The view is shared by another former Droga staffer who suggested many clients aligned themselves with Droga to be “cool”.

We have an extraordinarily conservative group of clients in this country. They think they want edgy work but ultimately they don’t.

“Clients go from agency to agency, they get shit work and haven’t figured out they are the cause of it.”

But that was doubted by one leading creative in Australia who said Droga was the common denominator, not the clients.

“Show me one campaign they did that worked?” he said. “So many major brands walked away from them. Can they all be wrong? Droga didn’t know to reach out and touch the common person. They were afraid that if they didn’t do something tricky or smart then no one was going to say it’s amazing.

“These companies don’t stop you from doing good work. Where you fail with these companies is if you don’t do anything that does work.”

He added that the assumption is that work apparently rejected by clients would have been the right work. “I ask you. With all those clients getting rid of them maybe the assumption should be that Droga was getting it wrong.

“They did not put the clients’ interests first.”

The end

Droga

Droga

The decision to close Droga Sydney was, as David Droga confessed, a “bitter pill” to swallow for the Australian.

Droga had won Netflix in Australia and had come out swinging, pledging to invest in startups and looking to the future.

So there was an element of surprise when he shut up shop, but New York sources said it had “run out of runway” as the initial launch flurry of Netflix work dried up.

“There were some exceptional people there, but there were some, not many, who were content to live off the brand as opposed to contributing to it,” the source explained. “David just felt it was time to let it go.”

It is also felt it could have benefited from greater involvement from Droga himself, something it is understood that he accepts. After all, it was his name above the door.

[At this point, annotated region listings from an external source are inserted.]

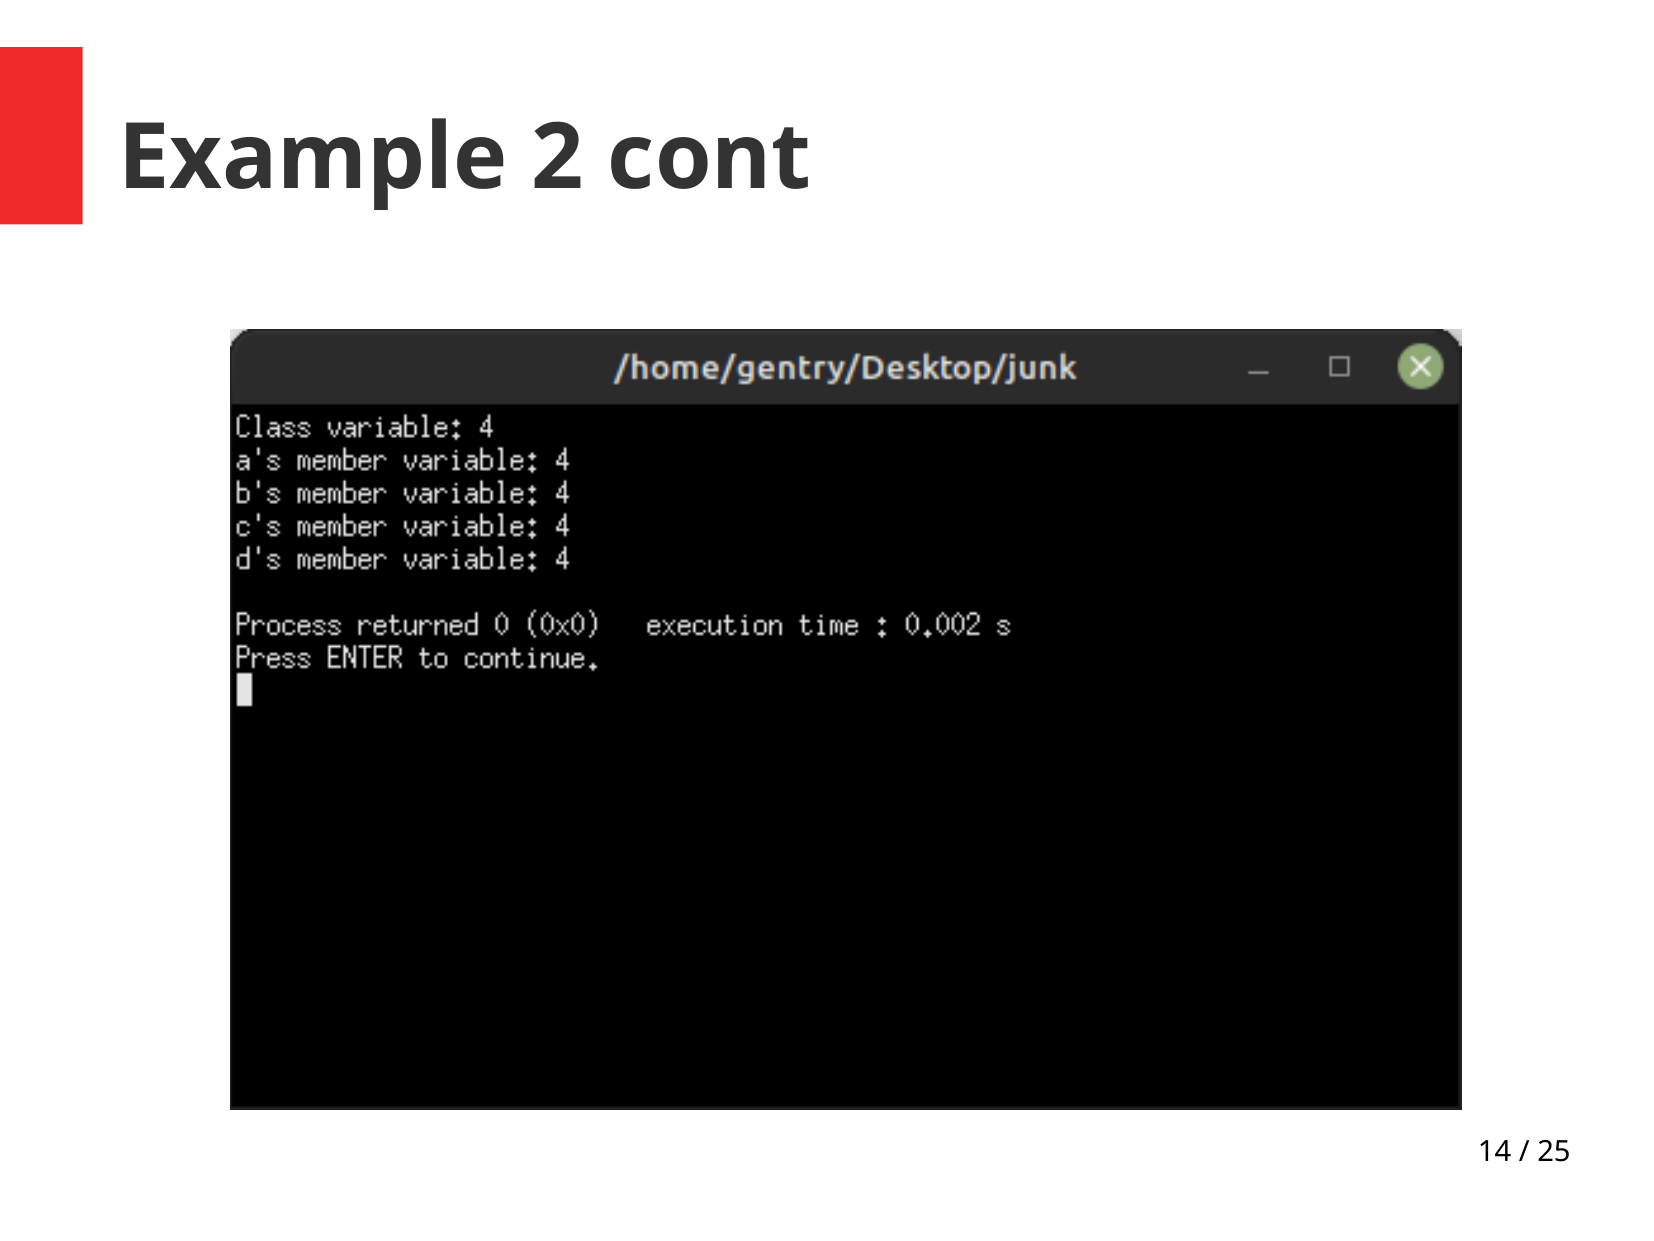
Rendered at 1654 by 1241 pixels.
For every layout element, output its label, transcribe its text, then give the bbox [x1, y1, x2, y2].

picture [230, 329, 1462, 1111]
title Example 2 cont [118, 49, 1571, 257]
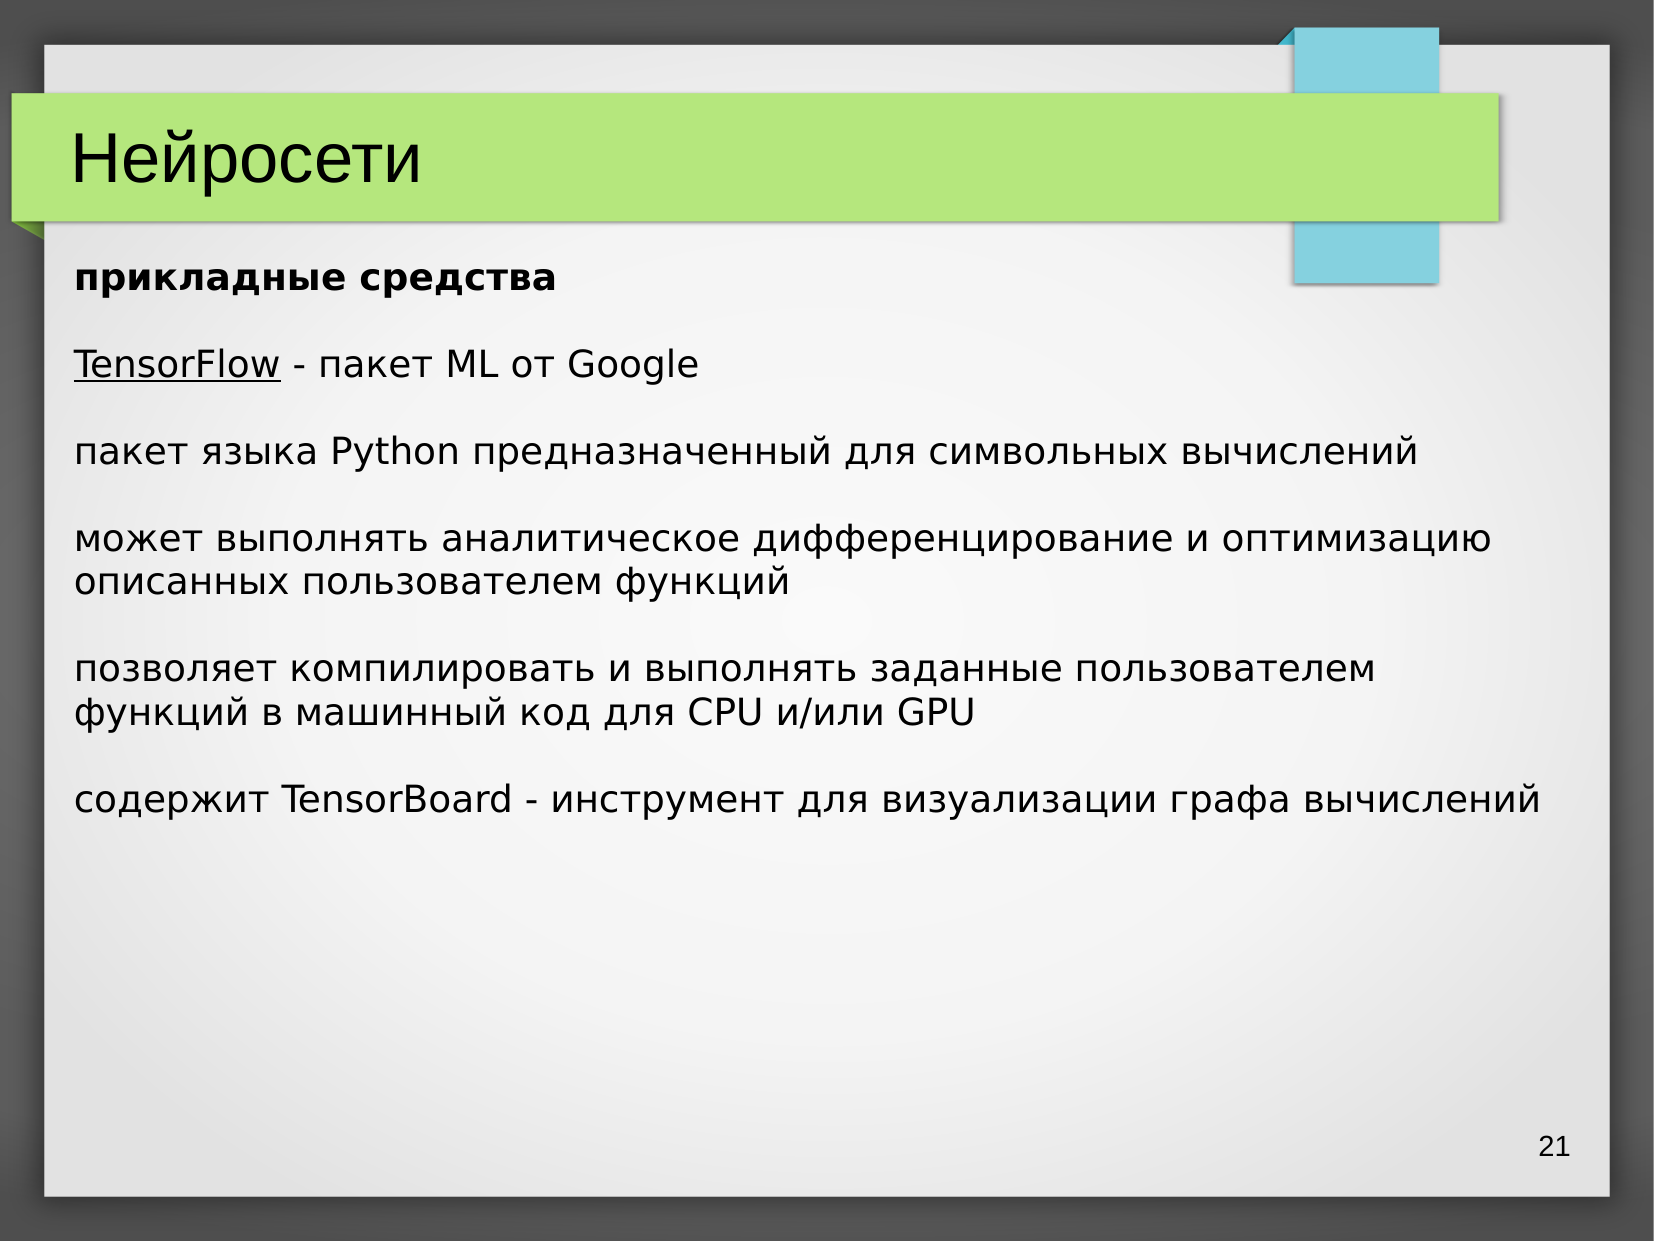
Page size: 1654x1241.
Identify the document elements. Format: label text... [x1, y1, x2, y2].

picture [0, 0, 1654, 1241]
title Нейросети [70, 118, 1205, 199]
text_box прикладные средства TensorFlow - пакет ML от Google пакет языка Python предназначенный для символьных вычислений может выполнять аналитическое дифференцирование и оптимизацию описанных пользователем функций позволяет компилировать и выполнять заданные пользователем функций в машинный код для CPU и/или GPU содержит TensorBoard - инструмент для визуализации графа вычислений [59, 248, 1571, 969]
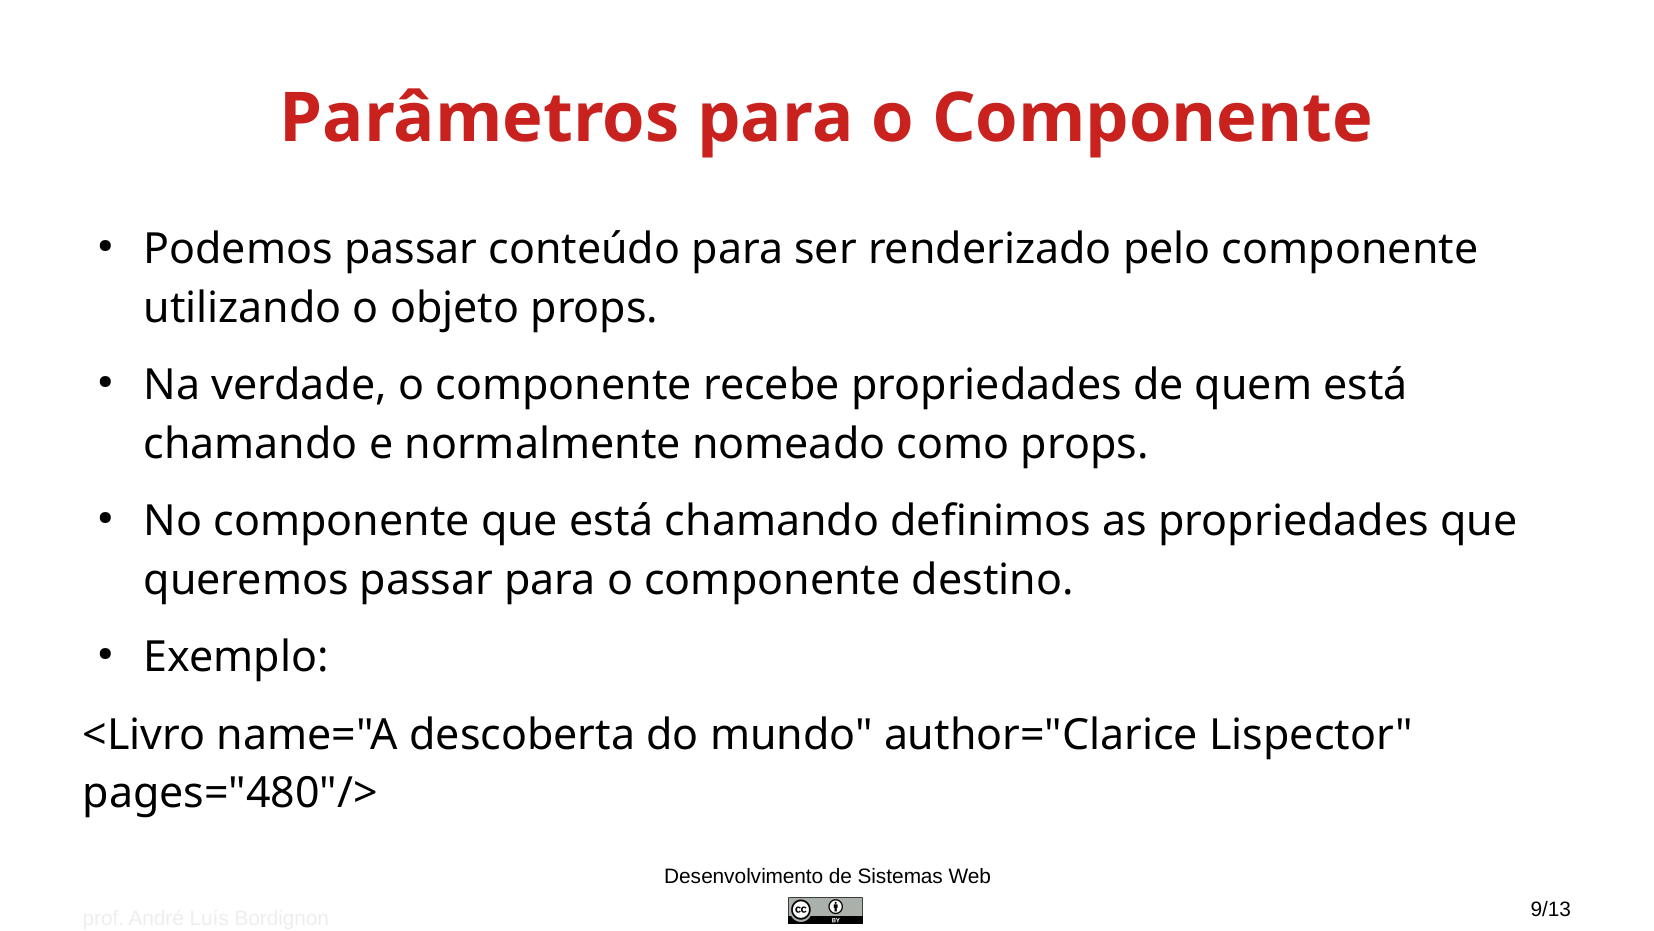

“It needed some attention and tough love from across the Pacific,” said one Sydney-based consultant. “You put an experienced, supposedly talented team in place who you are convinced can do the job, and reward them handsomely, so to some degree you have to let them get on with it. You can’t hold their hand all the time.

“But at the end of the day, David is one of the contemporary greats and none of the Sydney team were David Droga.”